Egg-citing Easter facts

Egg-citing Easter facts

Egg-citing Easter facts

First published in News
Last updated

AS you rip open the packaging and take a big chocolately bite of an egg this Easter, you probably won’t give second’s thought to where this strange tradition comes from.

But did you know the link between Eggs and Easter stems back thousands of years?

Here are some egg-citing facts......

• In Pagan times it was believed the egg had special powers and was buried under the foundations of buildings to ward off evil.

Brides stepped on an egg before entering their new homes and to give someone the gift of an egg meant you wished them many children.

• In fact, it is still a tradition in Scotland and North-East England to take part in ‘egg rolling’- which involves rolling eggs down steep hills. In America, the tradition of the Washington Easter Egg Roll dates back to at least 1872. Egg rolling, which symbolises the rolling away of the tomb of Jesus, is an ancient tradition and was very popular in the middle ages.

• Different countries have developed their own Easter egg traditions. It’s custom in Greece to exchange crimson-coloured eggs.

The red dye symbolises the blood of Christ and the egg represents new life.

In Guatemala, carpets of sawdust and flowers that measure up to a mile in length and people walk over them on their way to church.

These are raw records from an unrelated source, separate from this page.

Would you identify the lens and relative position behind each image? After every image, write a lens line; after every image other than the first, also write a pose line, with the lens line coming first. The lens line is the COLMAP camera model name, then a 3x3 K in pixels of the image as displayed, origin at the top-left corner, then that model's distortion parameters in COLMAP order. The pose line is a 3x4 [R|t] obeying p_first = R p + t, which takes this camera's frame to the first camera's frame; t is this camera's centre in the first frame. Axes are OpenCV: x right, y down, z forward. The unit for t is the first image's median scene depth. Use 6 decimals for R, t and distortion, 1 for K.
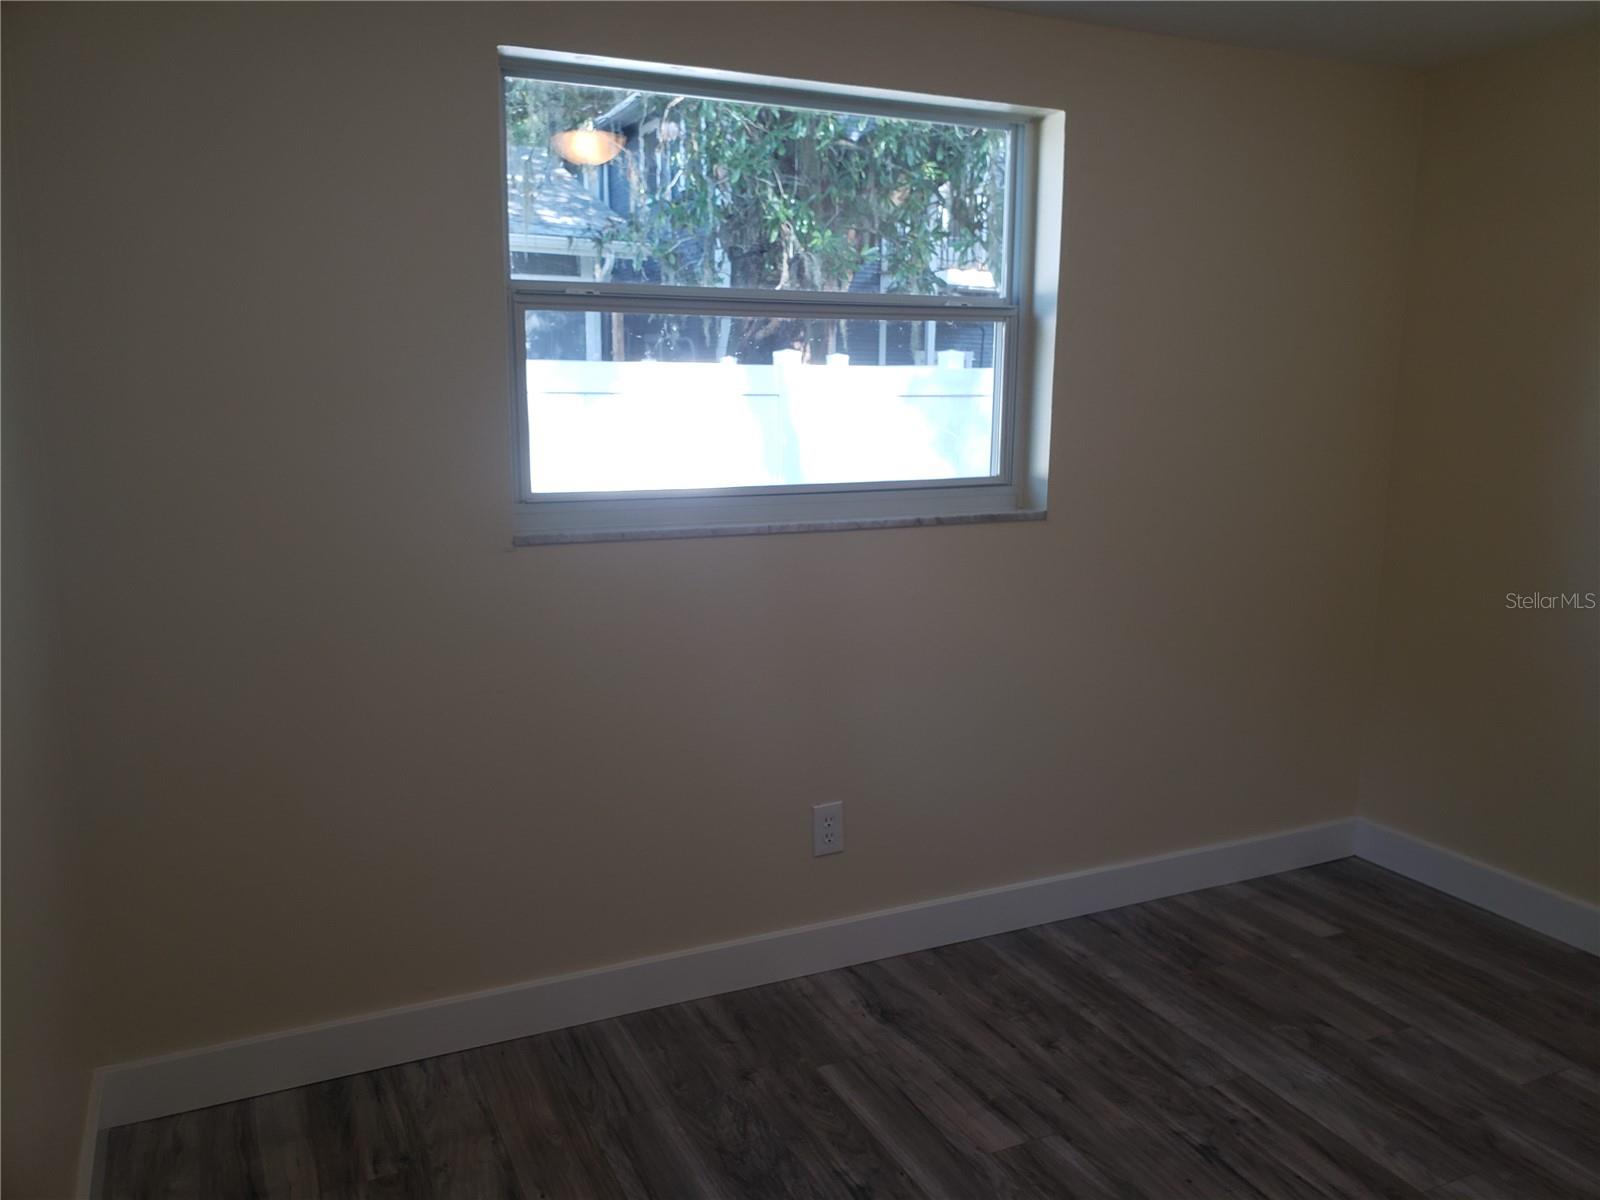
lens RADIAL K [[1251.7, 0, 786.1], [0, 1251.7, 566.0], [0, 0, 1]] dist [0.038814, -0.037642]
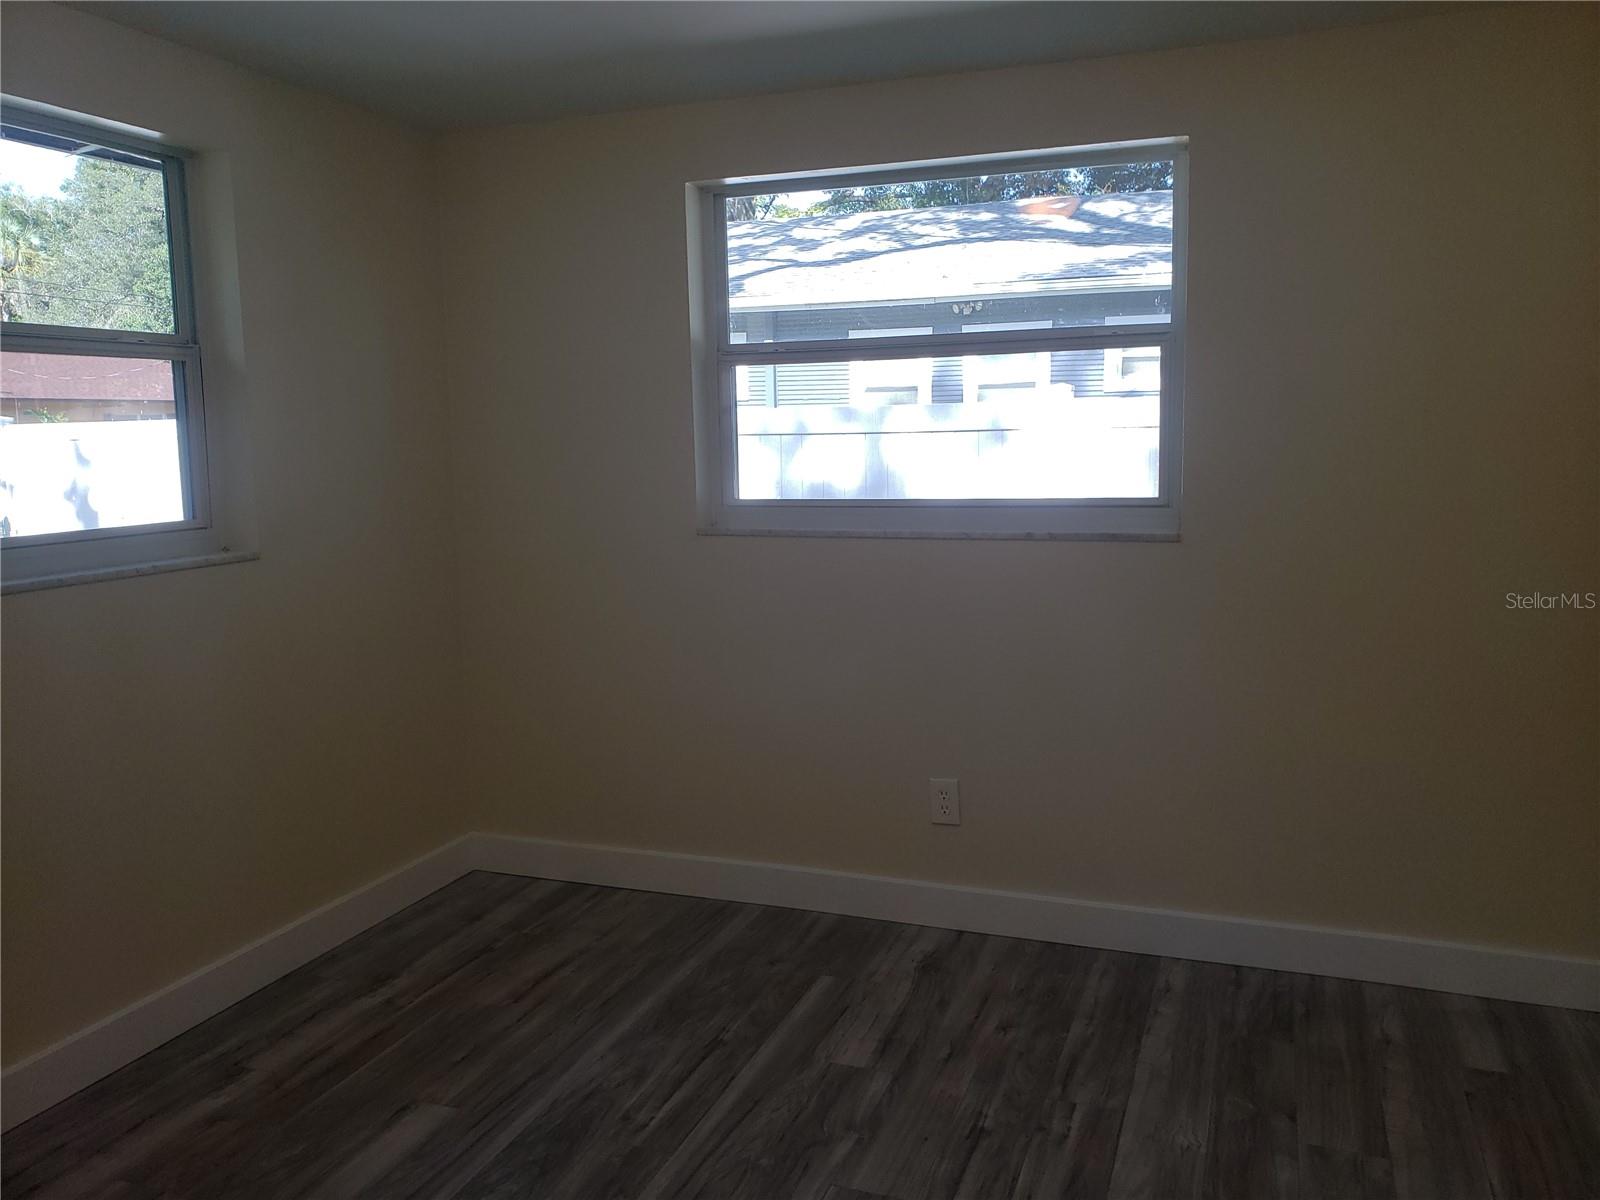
lens RADIAL K [[1251.7, 0, 818.4], [0, 1251.7, 538.1], [0, 0, 1]] dist [0.038814, -0.037642]
pose [[0.705963, 0.052872, -0.706273, 0.829793], [-0.080657, 0.996724, -0.006006, -0.014375], [0.703641, 0.061206, 0.707914, 0.108548]]
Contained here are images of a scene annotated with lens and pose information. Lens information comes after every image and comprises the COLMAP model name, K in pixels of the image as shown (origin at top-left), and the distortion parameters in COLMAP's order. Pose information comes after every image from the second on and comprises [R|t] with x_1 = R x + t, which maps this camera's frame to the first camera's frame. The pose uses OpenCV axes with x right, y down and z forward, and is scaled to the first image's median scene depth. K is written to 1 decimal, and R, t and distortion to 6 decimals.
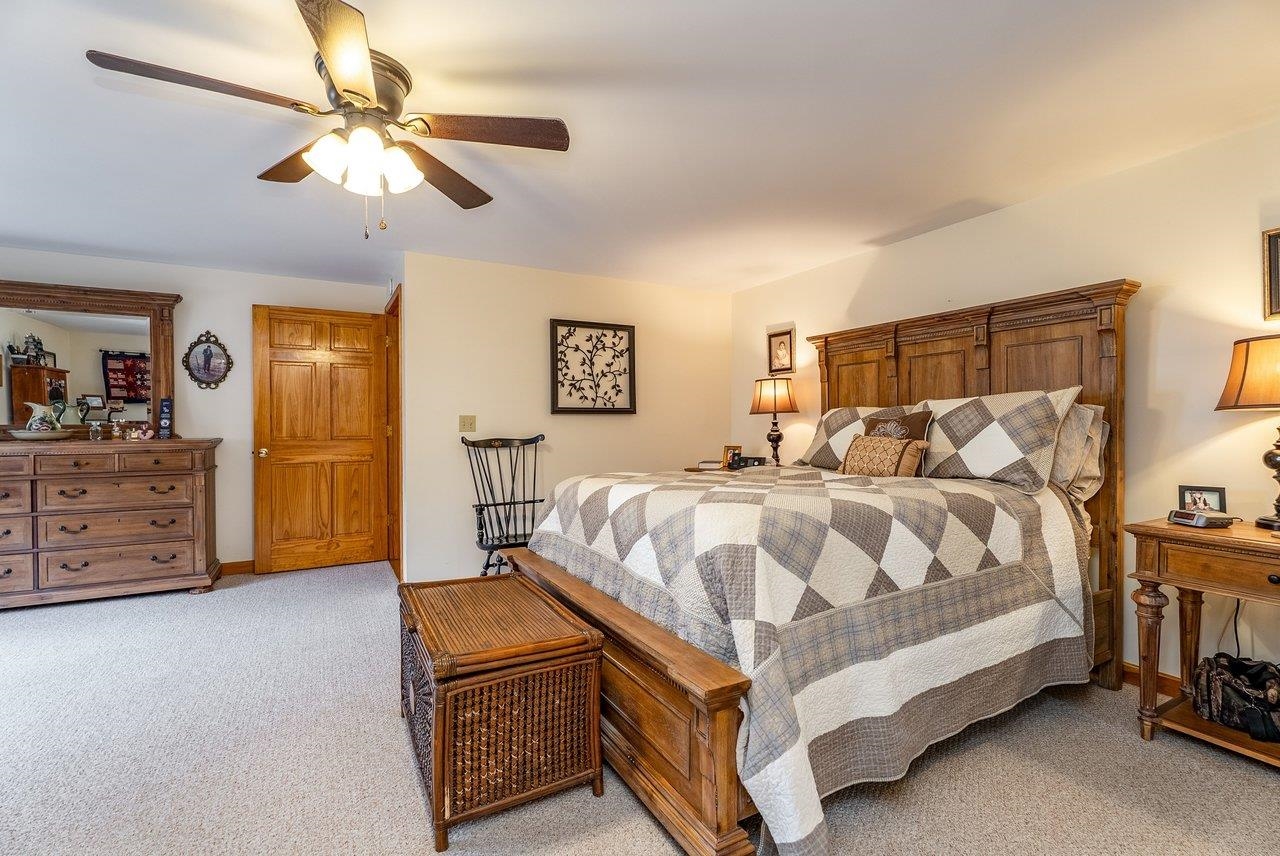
lens RADIAL K [[583.5, 0, 643.4], [0, 583.5, 406.0], [0, 0, 1]] dist [-0.001384, -0.000109]
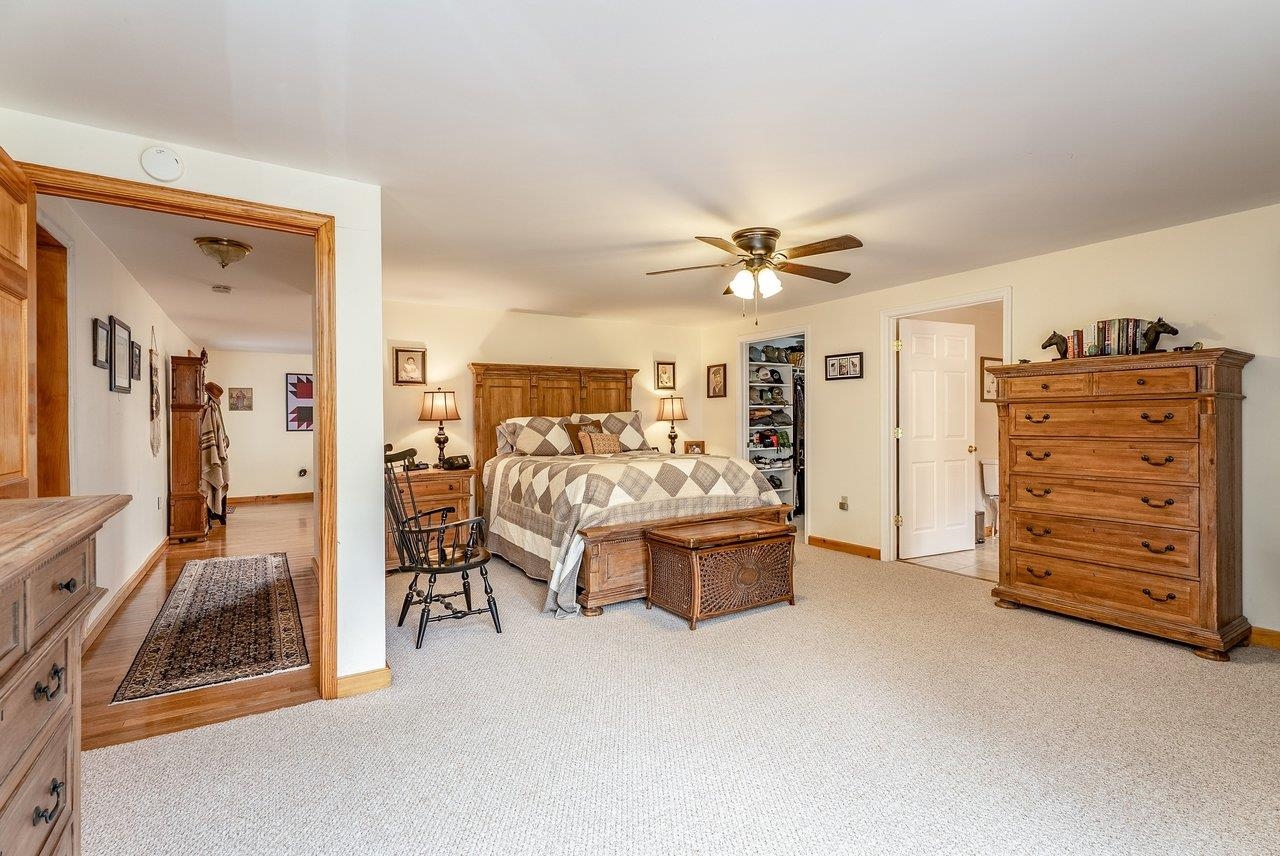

• The first Fabergé egg was made as an Easter gift for the Empress of Russia in 1883 from her husband, Tsar Alexander.

• Bristol chocolatiers J.Fry & Sons made the first UK Easter egg in 1873- but it wasn’t like the tasty treats we know and love today.

Early Easter eggs were made from very bitter, dark chocolate and may have been decorated with marzipan.

Cadbury developed its first chocolate Easter egg in 1875

What about hot cross buns?

The tradition of making baked goods with a 'cross' stems back thousands of years and is from Pagan tradition, later adopted by Christians.

The cross was said to ward off evil spirits that might make the bread go mouldy or stale. 

It is thought that the recipe for hot cross buns- studding bread with dried fruit- stems back to ancient Greece, in honour of the goddess of spring and dawn, Eostre. 

Elizabeth I passed a law in around 1592 banning the sale of hot cross buns, except for on Good Friday, Christmas and burials.

Easter parades and bonnets

There is said to be an old superstition that wearing new clothes at Easter would bring good luck for the rest of the year. 

The first 'Easter' bonnets can actually be traced back further than the tradition of Easter itself and were bands of flowers and leaves which symbolised the seasons and the beginning of spring.

In Mid-1800s New York, the upper classes would parade through the streets after the Easter church services parading their finery. Today the tradition of the New York Easter parade continues- but it's far more wackier.